Hitchcock shows off his mastery
of camera movement throughout Notorious
with some beautifully executed direction. The camera swoops gracefully around
the house, often following seemingly innocuous objects which later become more
meaningful. On a number of occasions Hitchcock’s camera tightly follows a
coffee cup which I initially just thought was an interesting way of moving the
camera from character to character but later it held more significance. In one
scene the camera follows the contours of a curved banister rail and one of the
highlights was a shot which swoops from a high balcony, zooming tighter and
tighter onto the clasped hand of a central character which opens slightly to
show a key is being held secretly. It’s a fantastic image.
The movie is over sixty years old
but like much of Hitchcock’s work it still feels fresh. One scene which is
incredibly dated caused me to laugh out loud and rewind the DVD for fear that
I’d miss-seen something. Early on, Bergman’s Huberman is drunk driving with
Grant’s Devlin as her passenger. After being stopped by the police and given a
telling off, Devlin suggests he drives. Huberman is having none of it and a
tussle for the wheel of the now stationary car ensues. To end the fight, Devlin
smacks Huberman around the face, knocking her unconscious. I couldn’t believe
I’d seen this. A scene such as this would never be filmed today and I had to
laugh at the brash nature of it.
The film presents some steamy and
passionate scenes which cleverly get around the strict censorship of the day.

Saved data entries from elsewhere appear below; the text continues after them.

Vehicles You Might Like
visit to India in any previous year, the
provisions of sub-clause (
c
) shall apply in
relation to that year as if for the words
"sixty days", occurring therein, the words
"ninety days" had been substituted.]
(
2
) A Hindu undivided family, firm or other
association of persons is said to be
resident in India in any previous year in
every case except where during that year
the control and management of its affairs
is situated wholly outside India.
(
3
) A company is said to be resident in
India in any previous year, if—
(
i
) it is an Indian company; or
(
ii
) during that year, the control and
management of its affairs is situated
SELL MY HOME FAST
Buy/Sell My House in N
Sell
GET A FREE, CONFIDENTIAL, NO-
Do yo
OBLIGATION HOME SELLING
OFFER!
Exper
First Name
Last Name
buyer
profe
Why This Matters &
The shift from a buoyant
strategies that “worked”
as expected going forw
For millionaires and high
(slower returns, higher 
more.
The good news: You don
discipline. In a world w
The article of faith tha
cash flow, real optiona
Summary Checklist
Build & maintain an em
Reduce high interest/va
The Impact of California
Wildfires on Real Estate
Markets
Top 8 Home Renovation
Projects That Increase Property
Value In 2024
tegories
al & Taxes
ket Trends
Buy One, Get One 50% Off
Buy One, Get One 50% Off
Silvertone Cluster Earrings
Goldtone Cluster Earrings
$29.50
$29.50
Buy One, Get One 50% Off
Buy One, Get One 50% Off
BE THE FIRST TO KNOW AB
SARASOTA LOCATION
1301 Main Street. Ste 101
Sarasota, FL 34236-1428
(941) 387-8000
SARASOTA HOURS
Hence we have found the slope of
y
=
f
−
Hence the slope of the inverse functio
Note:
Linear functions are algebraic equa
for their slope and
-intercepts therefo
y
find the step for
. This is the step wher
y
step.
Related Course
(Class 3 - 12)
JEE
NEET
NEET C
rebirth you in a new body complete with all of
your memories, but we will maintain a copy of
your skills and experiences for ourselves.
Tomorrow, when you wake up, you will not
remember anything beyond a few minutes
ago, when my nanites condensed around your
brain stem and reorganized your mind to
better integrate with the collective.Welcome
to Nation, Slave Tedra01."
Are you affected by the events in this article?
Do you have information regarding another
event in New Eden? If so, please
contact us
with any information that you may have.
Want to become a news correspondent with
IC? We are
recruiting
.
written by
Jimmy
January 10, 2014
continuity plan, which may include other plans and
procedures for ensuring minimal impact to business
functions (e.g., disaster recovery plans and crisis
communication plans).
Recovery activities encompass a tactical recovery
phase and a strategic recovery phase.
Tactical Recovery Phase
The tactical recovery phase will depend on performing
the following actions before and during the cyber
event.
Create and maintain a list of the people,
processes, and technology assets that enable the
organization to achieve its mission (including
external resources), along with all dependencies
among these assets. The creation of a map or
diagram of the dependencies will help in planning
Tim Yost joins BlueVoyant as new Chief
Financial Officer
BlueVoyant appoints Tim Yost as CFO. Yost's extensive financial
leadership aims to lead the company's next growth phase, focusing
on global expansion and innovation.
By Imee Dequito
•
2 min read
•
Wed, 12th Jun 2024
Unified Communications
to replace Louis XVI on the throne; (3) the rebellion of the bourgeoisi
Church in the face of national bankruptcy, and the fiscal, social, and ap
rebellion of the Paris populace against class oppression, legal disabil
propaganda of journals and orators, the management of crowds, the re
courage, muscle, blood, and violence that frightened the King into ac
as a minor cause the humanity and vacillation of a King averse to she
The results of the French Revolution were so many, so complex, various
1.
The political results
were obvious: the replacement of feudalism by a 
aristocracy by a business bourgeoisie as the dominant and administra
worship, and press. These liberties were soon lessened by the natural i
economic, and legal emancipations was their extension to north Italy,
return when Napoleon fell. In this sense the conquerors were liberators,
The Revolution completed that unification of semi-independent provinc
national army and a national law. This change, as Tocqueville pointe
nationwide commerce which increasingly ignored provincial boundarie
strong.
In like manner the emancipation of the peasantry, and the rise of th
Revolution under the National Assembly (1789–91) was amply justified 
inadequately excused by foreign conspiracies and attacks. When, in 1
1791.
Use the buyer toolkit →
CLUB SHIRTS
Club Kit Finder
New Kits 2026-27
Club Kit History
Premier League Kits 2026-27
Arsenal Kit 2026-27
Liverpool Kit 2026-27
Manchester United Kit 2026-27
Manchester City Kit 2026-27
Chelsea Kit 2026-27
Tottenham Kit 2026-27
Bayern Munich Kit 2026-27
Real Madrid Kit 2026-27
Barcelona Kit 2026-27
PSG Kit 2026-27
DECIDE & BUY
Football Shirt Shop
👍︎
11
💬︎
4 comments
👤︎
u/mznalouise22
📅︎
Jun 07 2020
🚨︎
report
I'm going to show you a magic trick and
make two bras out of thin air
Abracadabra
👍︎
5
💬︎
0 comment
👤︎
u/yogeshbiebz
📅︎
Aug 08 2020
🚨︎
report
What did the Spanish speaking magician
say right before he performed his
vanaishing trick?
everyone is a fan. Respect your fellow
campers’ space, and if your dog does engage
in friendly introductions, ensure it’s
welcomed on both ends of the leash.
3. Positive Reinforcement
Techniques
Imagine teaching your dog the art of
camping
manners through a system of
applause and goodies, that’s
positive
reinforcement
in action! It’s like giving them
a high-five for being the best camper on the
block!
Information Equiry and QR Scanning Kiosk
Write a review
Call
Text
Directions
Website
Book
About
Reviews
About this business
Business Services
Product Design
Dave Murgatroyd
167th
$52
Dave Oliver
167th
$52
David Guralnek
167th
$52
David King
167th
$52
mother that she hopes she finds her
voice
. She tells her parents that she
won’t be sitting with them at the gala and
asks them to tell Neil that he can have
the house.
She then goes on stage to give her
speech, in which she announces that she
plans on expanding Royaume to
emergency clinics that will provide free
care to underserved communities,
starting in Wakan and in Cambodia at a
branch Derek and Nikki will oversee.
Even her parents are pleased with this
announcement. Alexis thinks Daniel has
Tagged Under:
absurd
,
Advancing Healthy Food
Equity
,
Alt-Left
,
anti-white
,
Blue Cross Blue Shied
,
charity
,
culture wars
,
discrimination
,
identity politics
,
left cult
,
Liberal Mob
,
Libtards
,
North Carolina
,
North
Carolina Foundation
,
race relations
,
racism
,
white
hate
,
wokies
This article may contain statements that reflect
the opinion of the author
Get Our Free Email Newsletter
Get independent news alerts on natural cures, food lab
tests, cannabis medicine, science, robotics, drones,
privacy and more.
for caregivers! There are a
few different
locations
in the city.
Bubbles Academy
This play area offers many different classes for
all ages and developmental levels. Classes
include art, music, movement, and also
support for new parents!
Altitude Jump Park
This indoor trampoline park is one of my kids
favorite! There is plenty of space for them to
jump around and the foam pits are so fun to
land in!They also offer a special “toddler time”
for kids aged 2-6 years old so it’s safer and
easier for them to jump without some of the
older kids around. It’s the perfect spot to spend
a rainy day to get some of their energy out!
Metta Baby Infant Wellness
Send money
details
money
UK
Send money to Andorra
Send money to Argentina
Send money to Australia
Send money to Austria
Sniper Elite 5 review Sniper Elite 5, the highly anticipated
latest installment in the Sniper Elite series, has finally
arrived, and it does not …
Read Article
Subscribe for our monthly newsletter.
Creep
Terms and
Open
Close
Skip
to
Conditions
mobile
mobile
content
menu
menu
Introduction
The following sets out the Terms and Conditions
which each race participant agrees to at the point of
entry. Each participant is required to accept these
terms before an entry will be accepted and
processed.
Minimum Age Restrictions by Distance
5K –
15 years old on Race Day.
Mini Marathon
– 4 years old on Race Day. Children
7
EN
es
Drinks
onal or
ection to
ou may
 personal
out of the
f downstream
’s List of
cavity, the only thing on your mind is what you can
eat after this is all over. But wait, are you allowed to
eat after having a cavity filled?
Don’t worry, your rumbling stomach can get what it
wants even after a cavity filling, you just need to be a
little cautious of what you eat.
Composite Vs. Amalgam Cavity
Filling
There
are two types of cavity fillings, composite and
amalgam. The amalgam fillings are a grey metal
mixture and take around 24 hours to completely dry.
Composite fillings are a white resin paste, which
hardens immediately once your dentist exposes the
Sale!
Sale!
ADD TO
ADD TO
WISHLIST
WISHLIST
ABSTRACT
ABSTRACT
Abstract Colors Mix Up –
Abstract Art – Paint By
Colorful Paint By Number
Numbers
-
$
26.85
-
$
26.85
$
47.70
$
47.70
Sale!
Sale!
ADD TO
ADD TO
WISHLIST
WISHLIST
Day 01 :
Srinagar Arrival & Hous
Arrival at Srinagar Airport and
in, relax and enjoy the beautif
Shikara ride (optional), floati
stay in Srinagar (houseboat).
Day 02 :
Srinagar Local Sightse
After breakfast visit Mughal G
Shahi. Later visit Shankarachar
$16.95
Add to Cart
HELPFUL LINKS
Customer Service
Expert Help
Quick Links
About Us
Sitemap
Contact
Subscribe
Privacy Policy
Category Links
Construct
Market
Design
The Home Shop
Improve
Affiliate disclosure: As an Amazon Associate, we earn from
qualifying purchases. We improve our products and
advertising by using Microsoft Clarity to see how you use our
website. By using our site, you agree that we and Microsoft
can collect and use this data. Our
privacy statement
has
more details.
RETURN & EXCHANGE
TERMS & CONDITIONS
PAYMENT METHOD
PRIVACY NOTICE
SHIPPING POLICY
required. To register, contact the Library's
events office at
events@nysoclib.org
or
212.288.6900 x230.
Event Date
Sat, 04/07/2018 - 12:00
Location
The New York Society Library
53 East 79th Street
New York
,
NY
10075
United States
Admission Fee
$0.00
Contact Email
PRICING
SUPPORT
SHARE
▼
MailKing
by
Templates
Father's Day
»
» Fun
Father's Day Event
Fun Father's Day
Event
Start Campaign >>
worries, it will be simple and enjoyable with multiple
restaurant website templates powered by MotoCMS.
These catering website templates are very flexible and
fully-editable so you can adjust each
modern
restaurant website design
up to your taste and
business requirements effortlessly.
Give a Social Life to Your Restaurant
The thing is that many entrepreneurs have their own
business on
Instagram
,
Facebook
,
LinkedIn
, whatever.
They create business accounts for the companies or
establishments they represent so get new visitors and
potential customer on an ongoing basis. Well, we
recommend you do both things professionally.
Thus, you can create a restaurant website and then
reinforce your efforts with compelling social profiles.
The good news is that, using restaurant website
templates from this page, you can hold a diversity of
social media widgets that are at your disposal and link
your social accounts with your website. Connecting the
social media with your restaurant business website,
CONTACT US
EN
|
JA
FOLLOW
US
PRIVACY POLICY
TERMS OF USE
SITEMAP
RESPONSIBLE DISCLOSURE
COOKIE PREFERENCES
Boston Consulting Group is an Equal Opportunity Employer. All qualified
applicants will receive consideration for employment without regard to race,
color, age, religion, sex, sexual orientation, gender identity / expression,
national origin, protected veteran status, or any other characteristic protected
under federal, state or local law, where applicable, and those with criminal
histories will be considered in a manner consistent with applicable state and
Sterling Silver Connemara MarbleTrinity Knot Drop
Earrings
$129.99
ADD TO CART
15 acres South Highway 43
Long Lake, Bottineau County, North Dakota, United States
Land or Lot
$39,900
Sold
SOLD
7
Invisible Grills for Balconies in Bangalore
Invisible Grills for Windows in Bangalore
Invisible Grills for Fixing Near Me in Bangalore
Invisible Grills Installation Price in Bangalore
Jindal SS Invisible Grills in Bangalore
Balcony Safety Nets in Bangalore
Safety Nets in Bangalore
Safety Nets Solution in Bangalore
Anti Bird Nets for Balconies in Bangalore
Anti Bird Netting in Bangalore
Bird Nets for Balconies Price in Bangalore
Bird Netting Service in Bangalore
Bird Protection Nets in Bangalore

Hitchcock was astute when it came to blind siding censors as he showed most
famously in Psycho but here he
creates a passionate and romantic kissing scene which lasts for several moments
but breaks off or cuts every three seconds in line with the censorship rules of
the time. Throughout, the film is incredibly well made but it is sometimes let
down by the weak storyline. This itself is countered by strong leads and a good
central relationship which puts Notorious
somewhere towards the middle of Hitchcock’s filmography for me.
7/10
Titbits
- The Director's cameo occurs around an hour in at a party, ordering champagne as the stars come into view.
- Once filming ended, Cary Grant kept the famous prop key which he then gave to Ingrid Bergman years later as a present. She in turn gave the prop to Hitchcock decades later.
- Nobel Prize winning scientist Dr. Robert Millikan was consulted on how to make an atomic bomb.
- Hitchcock claimed to have been followed by the FBI for three months due to the films plot.